Bu ülkelerin ortak beyanında, Güney Afrika, Bangladeş, Bolivya, Komorlar ve Cibuti, UCM'nin Roma Statüsü'nün 58. maddesi uyarınca tutuklama emri çıkarma yetkisine sahip olduğunu belirtti. Kolombiya, UCM'nin işgal altındaki topraklar da dahil olmak üzere Filistin topraklarında işlenen eylemler üzerinde yargı yetkisine sahip olduğunu savunurken, Brezilya Oslo Anlaşmaları'nın UCM'nin Filistin'deki durum üzerindeki yargı yetkisini engellemediğini belirtti.
Şili ve Meksika, Oslo sürecinin UCM’nin İsrailli yetkililer aleyhine yapacağı yargılamaları engellemediğini iddia etti. 19 Birleşmiş Milletler (BM) raportörü ve uzmanı da UCM'nin İsrailli yetkililer hakkında yargılama yetkisine sahip olduğunu ve Netanyahu ile Gallant hakkında soruşturma yürütülebileceğini belirtti.
Karşıt Görüşler
ABD, Almanya, Çekya ve Macaristan, UCM'ye sundukları beyanlarda İsrail’in tezlerini savundu. ABD, Oslo Anlaşmaları kapsamında İsrail vatandaşları tarafından işlenen fiiller üzerindeki münhasır yargı yetkisinin İsrail'de olduğunu ve UCM'nin soruşturmayı bu ülkenin yerel kurumlarına bırakması gerektiğini belirtti. Çekya ve Macaristan, Oslo Anlaşmaları'nın, Filistin’in ve dolayısıyla UCM’nin İsrailli yetkililer üzerindeki yargı yetkisini kısıtladığını ileri sürdü.
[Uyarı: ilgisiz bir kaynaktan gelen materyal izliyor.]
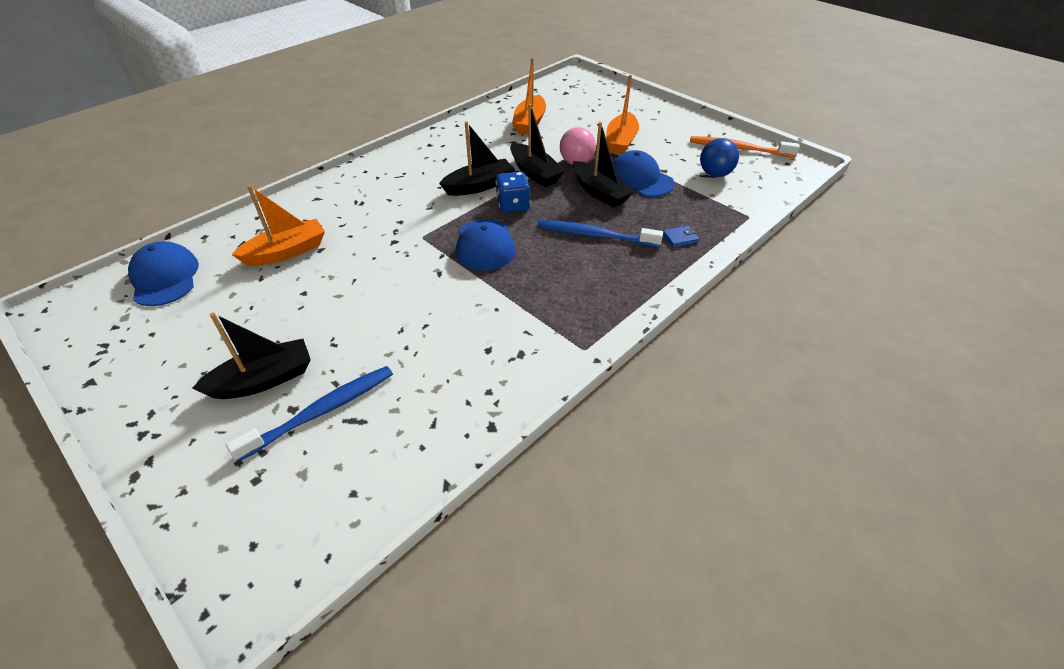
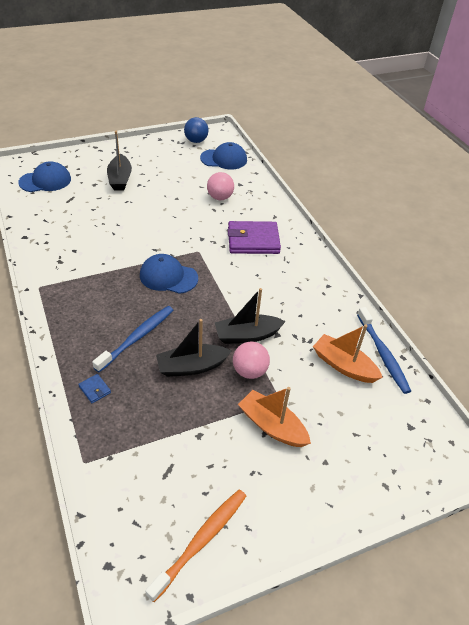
camera: 110 degrees right, 0 degrees up
(286, 252) = (220, 197): orange boat -> pink ball
(322, 411) = (84, 191): blue toothbrush -> blue toothbrush (383, 354)
(377, 202) = (253, 240): none -> purple wallet
(479, 186) = (245, 296): black boat -> none
(513, 205) = (207, 306): blue dice -> none
(640, 179) = (195, 407): blue cap -> blue cap (45, 181)
(680, 238) = (95, 389): blue wallet -> blue wallet turned 45 degrees counterclockwise
(715, 174) = (166, 479): blue ball -> blue ball (196, 141)

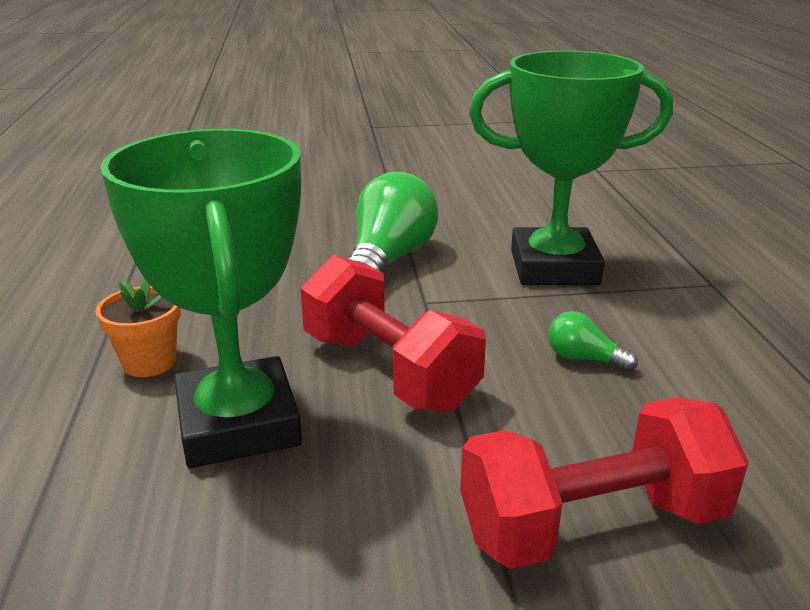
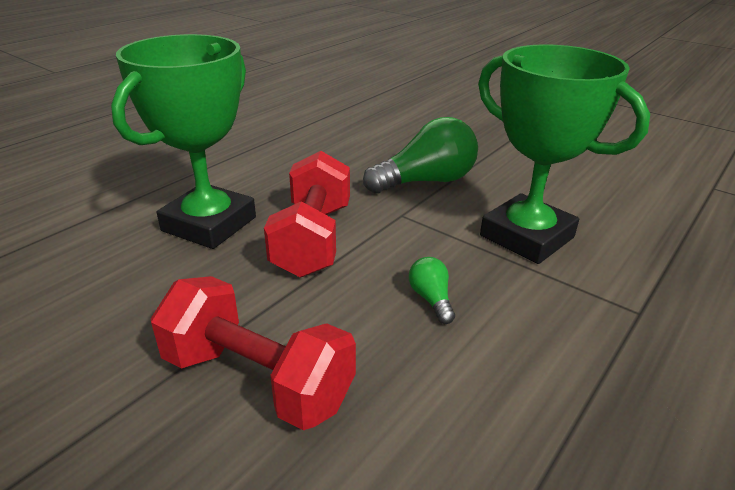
camera: 45 degrees right, 5 degrees up
(149, 362) = (227, 177): orange flower pot -> none

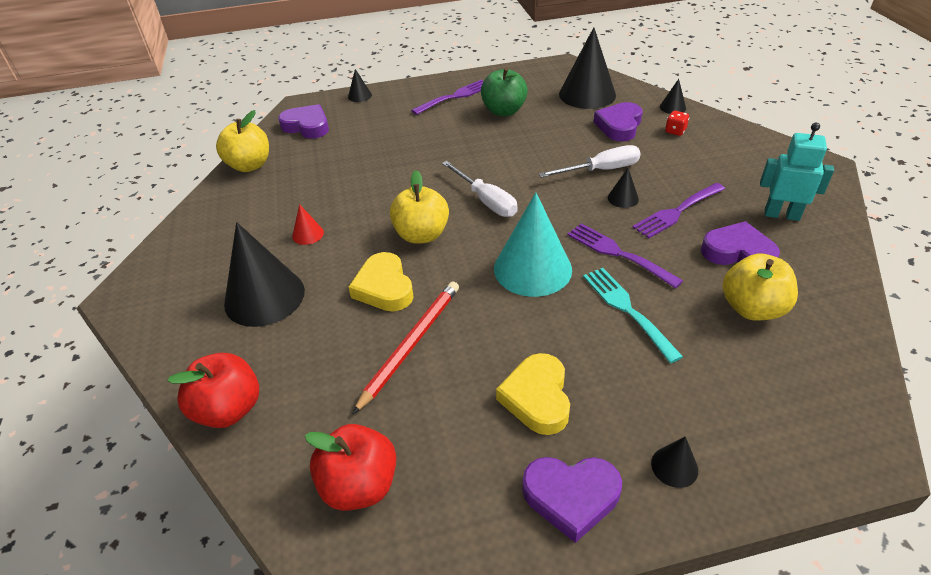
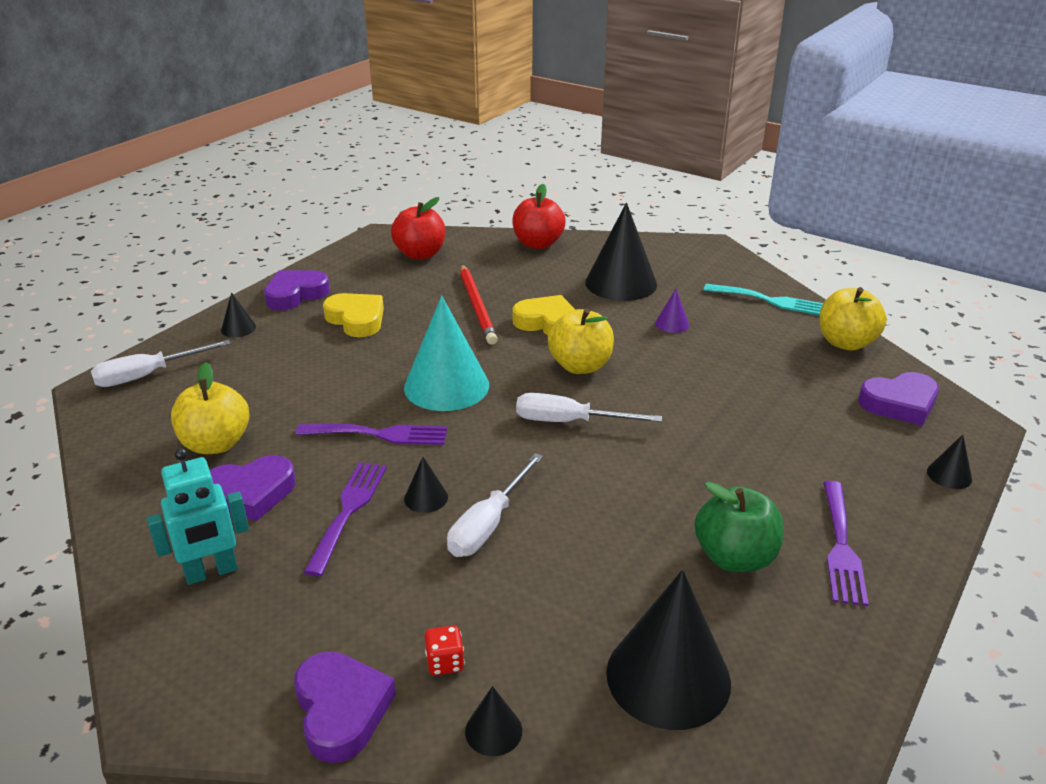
camera: 135 degrees right, 10 degrees down
(308, 234) = (672, 324): red cone -> purple cone
(619, 126) = (540, 624): purple heart -> purple heart (341, 710)
(626, 309) = (333, 393): turquoise fork -> turquoise fork (770, 301)
(805, 439) = (148, 375): none -> white screwdriver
Almanya ise, İsrail'in suçları kendi içinde soruşturması için UCM'ye zaman vermesi gerektiğini iddia etti.
STK ve Hukukçuların Görüşleri
Londra, New York ve Ottowa merkezli Yahudi kuruluşları, UCM’nin İsrailli yetkililer hakkında yargı yetkisi olmadığını savunurken, Filistin destekçisi sivil toplum kuruluşları ve Arap Ligi, İsrailli yetkililerin UCM'de yargılanabileceği görüşünü savunuyor.
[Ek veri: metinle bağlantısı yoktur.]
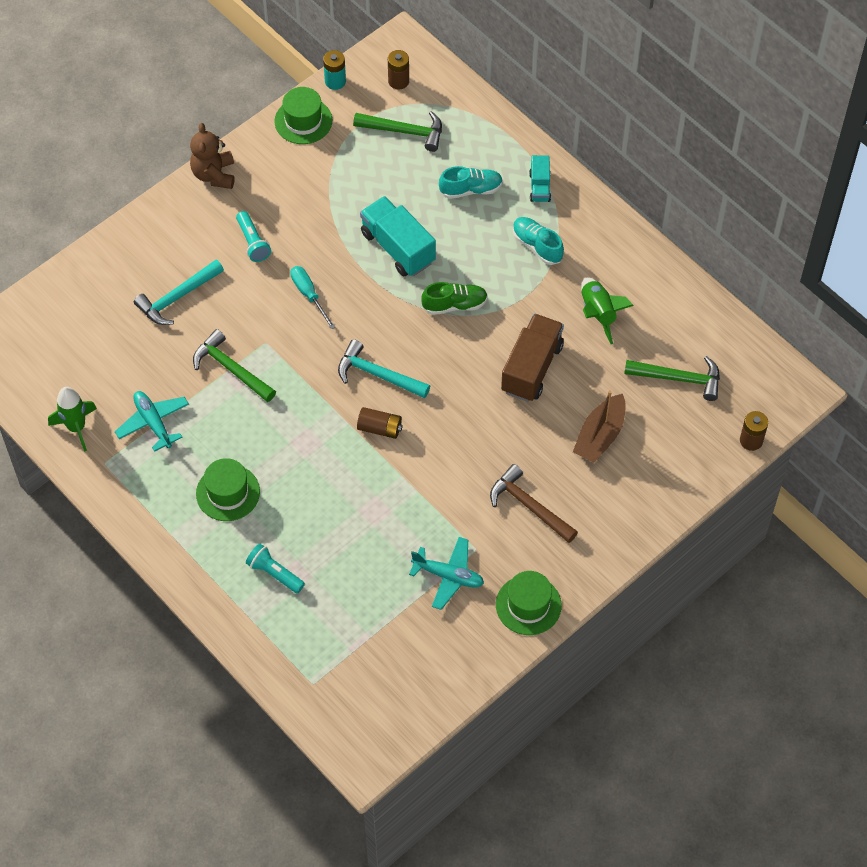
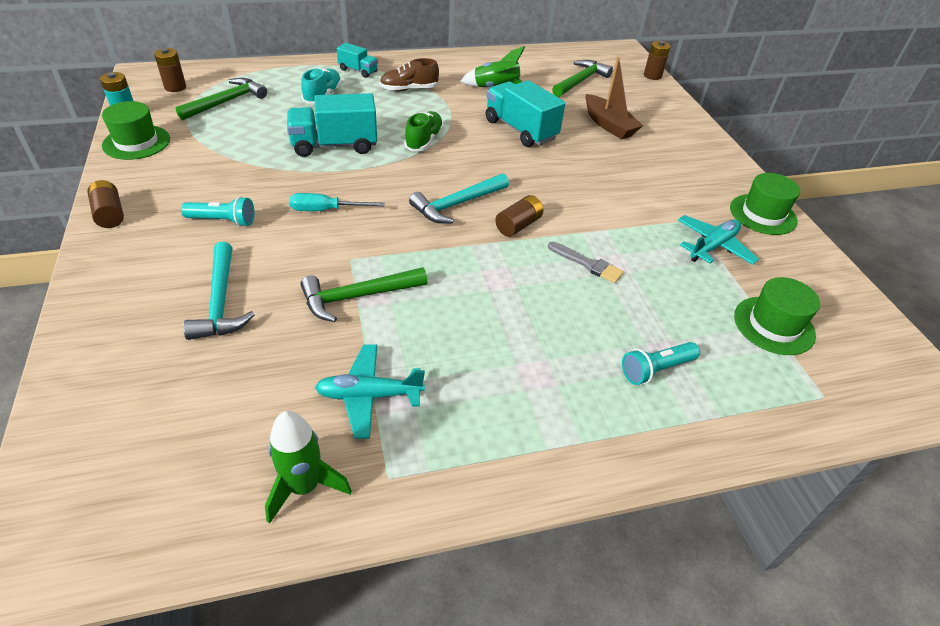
camera: 65 degrees left, 15 degrees down
(214, 174) = (110, 214): brown teddy bear -> brown battery
(228, 493) = (520, 366): green hat -> green hat (774, 325)
(363, 494) = (587, 264): none -> grey brush
(529, 506) = (657, 178): brown hammer -> none
(531, 368) = (520, 130): brown truck -> turquoise truck
(537, 246) = (409, 89): turquoise shoe -> brown shoe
UCM'nin Muhakeme Kuralları’nın 103. maddesi uyarınca, yargılamanın herhangi bir aşamasında bir devlet, kuruluş veya kişi, yazılı veya sözlü olarak görüş bildirme hakkına sahip. Bu usul, dava hakkında karar vermeden önce alınan bilgi içerikli beyanlar anlamına geliyor. Amicus Curiae (mahkemenin arkadaşı) olarak adlandırılan bu usul, birçok ülke ve kuruluş tarafından Mahkemenin vereceği kararı etkilemek amacıyla kullanılıyor. UCM, daha önce eski Sudan Cumhurbaşkanı Ömer el-Beşir hakkındaki dava ve Filistin topraklarındaki yargı yetkisine ilişkin, bu usulün uygulanmasına izin vermişti.